L’évitant dédaigneux et la honte

L’évitant dédaigneux et la honte

La honte est rarement visible chez l’évitant dédaigneux. Elle ne se montre pas. Elle ne se nomme pas. Elle se dissimule derrière le contrôle, la distance et le dédain. À la différence de la culpabilité, qui concerne ce que l’on a fait, la honte concerne ce que l’on est. Elle s’ancre profondément dans l’identité. Et chez l’évitant dédaigneux, elle est souvent ancienne, enfouie, non consciente.

Très tôt, les évènements lui ont appris que montrer ses besoins, ses émotions ou sa vulnérabilité n’était pas sûr, que dépendre de l’autre exposait à l’humiliation, au rejet ou à l’invalidation. La honte s’est alors installée comme un noyau silencieux : « si l’on me voit vraiment, je ne serai pas acceptable ».

Pour survivre à cette sensation insupportable, l’évitant dédaigneux a développé des stratégies. La plus visible est le dédain. Regarder l’autre de haut permet de ne pas se sentir petit à l’intérieur. Minimiser les émotions de l’autre permet de ne pas affronter les siennes. Le contrôle émotionnel devient un rempart contre la honte. Ne pas avoir besoin. Ne pas demander. Ne pas dépendre. L’image d’autonomie et de force n’est pas une preuve de sécurité intérieure, mais une protection contre un effondrement honteux.

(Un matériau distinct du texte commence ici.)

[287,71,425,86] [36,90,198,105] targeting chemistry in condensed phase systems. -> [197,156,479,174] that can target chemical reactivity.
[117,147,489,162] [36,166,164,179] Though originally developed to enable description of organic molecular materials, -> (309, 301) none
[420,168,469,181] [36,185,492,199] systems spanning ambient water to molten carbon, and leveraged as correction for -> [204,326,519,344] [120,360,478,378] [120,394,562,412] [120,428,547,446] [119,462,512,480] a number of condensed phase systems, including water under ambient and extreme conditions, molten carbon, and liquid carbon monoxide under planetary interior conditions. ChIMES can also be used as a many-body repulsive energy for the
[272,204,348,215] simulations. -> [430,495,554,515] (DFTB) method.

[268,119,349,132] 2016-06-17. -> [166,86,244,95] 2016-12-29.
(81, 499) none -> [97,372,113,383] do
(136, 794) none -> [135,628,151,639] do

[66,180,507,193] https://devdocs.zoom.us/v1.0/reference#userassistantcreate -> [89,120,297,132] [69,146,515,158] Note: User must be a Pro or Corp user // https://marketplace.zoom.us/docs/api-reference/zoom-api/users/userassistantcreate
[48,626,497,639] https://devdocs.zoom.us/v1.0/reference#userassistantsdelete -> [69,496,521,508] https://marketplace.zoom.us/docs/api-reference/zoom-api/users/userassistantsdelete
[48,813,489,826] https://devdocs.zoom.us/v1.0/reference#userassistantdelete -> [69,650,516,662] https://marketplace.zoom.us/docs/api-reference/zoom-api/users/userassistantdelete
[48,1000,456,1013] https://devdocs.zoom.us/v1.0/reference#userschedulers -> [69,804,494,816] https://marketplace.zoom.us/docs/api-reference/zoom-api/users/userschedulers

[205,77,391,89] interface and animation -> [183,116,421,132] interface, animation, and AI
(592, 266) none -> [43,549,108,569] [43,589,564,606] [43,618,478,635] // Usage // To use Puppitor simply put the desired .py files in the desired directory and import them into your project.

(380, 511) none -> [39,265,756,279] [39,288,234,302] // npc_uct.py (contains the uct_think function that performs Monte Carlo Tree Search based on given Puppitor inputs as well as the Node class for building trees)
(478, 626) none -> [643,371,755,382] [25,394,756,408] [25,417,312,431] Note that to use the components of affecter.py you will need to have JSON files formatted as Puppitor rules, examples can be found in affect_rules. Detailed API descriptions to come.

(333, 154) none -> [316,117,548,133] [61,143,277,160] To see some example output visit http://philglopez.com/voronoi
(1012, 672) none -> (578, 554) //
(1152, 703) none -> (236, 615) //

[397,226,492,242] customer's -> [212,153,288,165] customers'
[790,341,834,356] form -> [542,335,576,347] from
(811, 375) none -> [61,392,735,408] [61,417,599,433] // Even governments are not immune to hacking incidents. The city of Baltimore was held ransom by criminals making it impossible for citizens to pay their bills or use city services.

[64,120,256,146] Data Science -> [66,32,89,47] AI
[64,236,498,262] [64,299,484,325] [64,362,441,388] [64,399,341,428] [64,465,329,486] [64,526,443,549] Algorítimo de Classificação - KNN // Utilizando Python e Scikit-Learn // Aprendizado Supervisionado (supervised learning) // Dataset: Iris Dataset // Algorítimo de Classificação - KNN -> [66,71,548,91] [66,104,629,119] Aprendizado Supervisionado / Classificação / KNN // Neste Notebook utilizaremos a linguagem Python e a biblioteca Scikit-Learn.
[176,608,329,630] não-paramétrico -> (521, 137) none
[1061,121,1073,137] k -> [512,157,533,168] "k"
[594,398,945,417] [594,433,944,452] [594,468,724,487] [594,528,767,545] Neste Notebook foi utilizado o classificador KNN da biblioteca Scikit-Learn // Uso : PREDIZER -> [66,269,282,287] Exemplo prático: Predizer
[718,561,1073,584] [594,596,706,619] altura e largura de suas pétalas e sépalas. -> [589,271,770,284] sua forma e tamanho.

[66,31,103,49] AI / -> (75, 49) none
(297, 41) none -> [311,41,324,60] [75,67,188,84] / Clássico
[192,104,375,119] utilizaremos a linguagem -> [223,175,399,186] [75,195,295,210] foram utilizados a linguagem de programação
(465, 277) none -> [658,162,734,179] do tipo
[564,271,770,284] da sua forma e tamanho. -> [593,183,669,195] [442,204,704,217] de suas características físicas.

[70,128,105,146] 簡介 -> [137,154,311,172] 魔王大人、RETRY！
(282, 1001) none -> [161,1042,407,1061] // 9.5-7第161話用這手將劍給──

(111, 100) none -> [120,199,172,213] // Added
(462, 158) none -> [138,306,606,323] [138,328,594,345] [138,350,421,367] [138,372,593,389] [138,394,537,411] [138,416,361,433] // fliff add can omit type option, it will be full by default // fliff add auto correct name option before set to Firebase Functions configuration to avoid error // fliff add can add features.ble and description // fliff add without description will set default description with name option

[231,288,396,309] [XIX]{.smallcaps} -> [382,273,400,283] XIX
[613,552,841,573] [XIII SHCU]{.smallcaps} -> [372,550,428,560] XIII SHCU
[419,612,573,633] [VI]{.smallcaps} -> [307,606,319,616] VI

Lorsque la relation reste superficielle ou maîtrisée, la honte reste silencieuse. Mais dès que l’intimité augmente, elle se réveille. Être vu de près devient dangereux. À ce moment-là, la honte ne s’exprime pas comme telle. Elle se transforme en irritation, en froideur, en retrait. Parfois en agressivité. Parfois en dénigrement.

La honte projetée devient alors violence relationnelle.

Plutôt que de ressentir « je ne suis pas à la hauteur », l’évitant dédaigneux pense ou fait ressentir à l’autre : « c’est toi qui es trop », « tu demandes trop », « tu es faible ».

Ce déplacement inconscient permet d’éviter l’effondrement interne.

Lorsqu’il est confronté à ses contradictions ou à l’impact de ses comportements, la honte devient particulièrement menaçante. Reconnaître ses torts reviendrait à confirmer la croyance profonde d’indignité.

C’est pourquoi l’évitant dédaigneux peut nier, rationaliser, retourner la responsabilité. Non par malveillance délibérée, mais par impossibilité psychique de faire face à la honte.

Pour la personne en face, cette dynamique est destructrice. Elle se sent dévalorisée, incomprise, parfois méprisée. Elle porte une honte qui ne lui appartient pas.

Comprendre la place de la honte chez l’évitant dédaigneux permet de remettre les choses à leur juste place.

Cela n’excuse pas les comportements blessants. Mais cela évite de les intérioriser comme une vérité sur soi. La honte de l’évitant dédaigneux n’est pas la preuve de l’insuffisance de l’autre. Elle est le signe d’une blessure non reconnue, non intégrée.

Guérir cette honte serait possible. Mais cela demande un travail profond, lent, accompagné. Cela implique de tolérer l’imperfection, de rester en lien malgré la vulnérabilité, d’apprendre que la proximité ne détruit pas.

Tant que la honte reste enfouie, le dédain restera un refuge. Et l’amour, un territoire dangereux.

Pour la personne qui a été blessée, le chemin n’est pas de comprendre davantage, mais de se protéger, de se réapproprier sa valeur et de ne plus porter ce qui n’est pas à elle.

Car là où la honte enferme, la conscience libère.